FMX was originally founded for students in 1994. Today, it is run in co-operation with SIGGRAPH. In 2023 FMX welcomed around 4,000 visitors. Talks included presentations on Guillermo del Toro's Pinocchio, All Quiet on the Western Front (2022 film), Avatar: The Way of Water, The Sandman (TV series), Kleo, and Stranger Things (season 4). FMX was described by Forbes magazine in January 2020 as one of the "global events getting immersive [entertainment] right"

In 2021 FMX hosted its first online edition, offering an entirely virtual conference program dedicated to the central theme "ReImagine Tomorrow".

As a hybrid event, FMX was held in 2023 with three days on-site and a fourth day online.

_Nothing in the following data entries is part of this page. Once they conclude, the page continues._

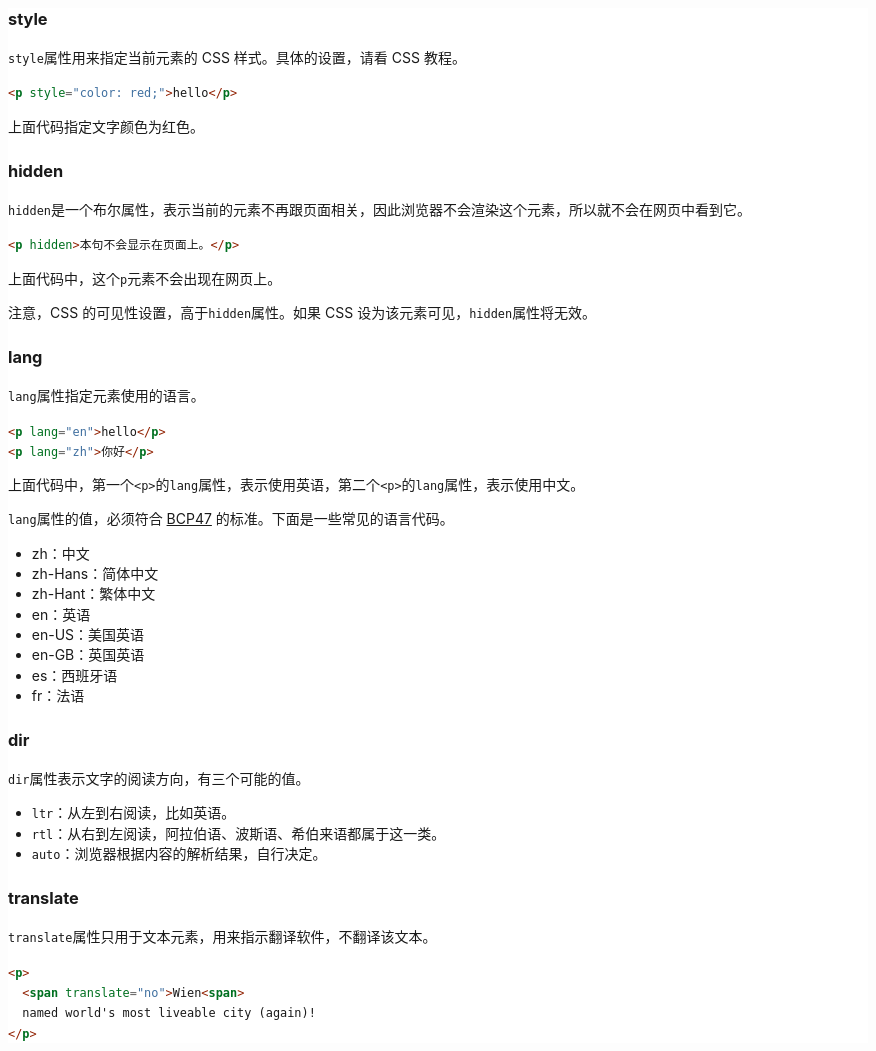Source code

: ### style

`style`属性用来指定当前元素的 CSS 样式。具体的设置，请看 CSS 教程。

```html
<p style="color: red;">hello</p>
```

上面代码指定文字颜色为红色。

### hidden

`hidden`是一个布尔属性，表示当前的元素不再跟页面相关，因此浏览器不会渲染这个元素，所以就不会在网页中看到它。

```html
<p hidden>本句不会显示在页面上。</p>
```

上面代码中，这个`p`元素不会出现在网页上。

注意，CSS 的可见性设置，高于`hidden`属性。如果 CSS 设为该元素可见，`hidden`属性将无效。

### lang

`lang`属性指定元素使用的语言。

```html
<p lang="en">hello</p>
<p lang="zh">你好</p>
```

上面代码中，第一个`<p>`的`lang`属性，表示使用英语，第二个`<p>`的`lang`属性，表示使用中文。

`lang`属性的值，必须符合 [BCP47](https://www.ietf.org/rfc/bcp/bcp47.txt) 的标准。下面是一些常见的语言代码。

-   zh：中文
-   zh-Hans：简体中文
-   zh-Hant：繁体中文
-   en：英语
-   en-US：美国英语
-   en-GB：英国英语
-   es：西班牙语
-   fr：法语

### dir

`dir`属性表示文字的阅读方向，有三个可能的值。

-   `ltr`：从左到右阅读，比如英语。
-   `rtl`：从右到左阅读，阿拉伯语、波斯语、希伯来语都属于这一类。
-   `auto`：浏览器根据内容的解析结果，自行决定。

### translate

`translate`属性只用于文本元素，用来指示翻译软件，不翻译该文本。

```html
<p>
  <span translate="no">Wien<span>
  named world's most liveable city (again)!
</p>
```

The next edition of FMX will take place from April 23 to 26, 2024 – returning to four full days on site.

===APD===
The Animation Production Days are a joint venture of FMX with the Stuttgart International Festival of Animated Film (ITFS).
business platform for the animation industry, bringing together financing, distribution and co-production partners for animation projects. APD also organise the APD talent program, in which young producers and recent graduates can submit projects at little or no cost.

==Funding==
FMX is supported financially by the Ministry of Science, Research and Arts and the Ministry of Economic Affairs, Labour and Tourism of the State of Baden-Wuerttemberg, as well as the City of Stuttgart and also Medien- und Filmgesellschaft Baden-Württemberg.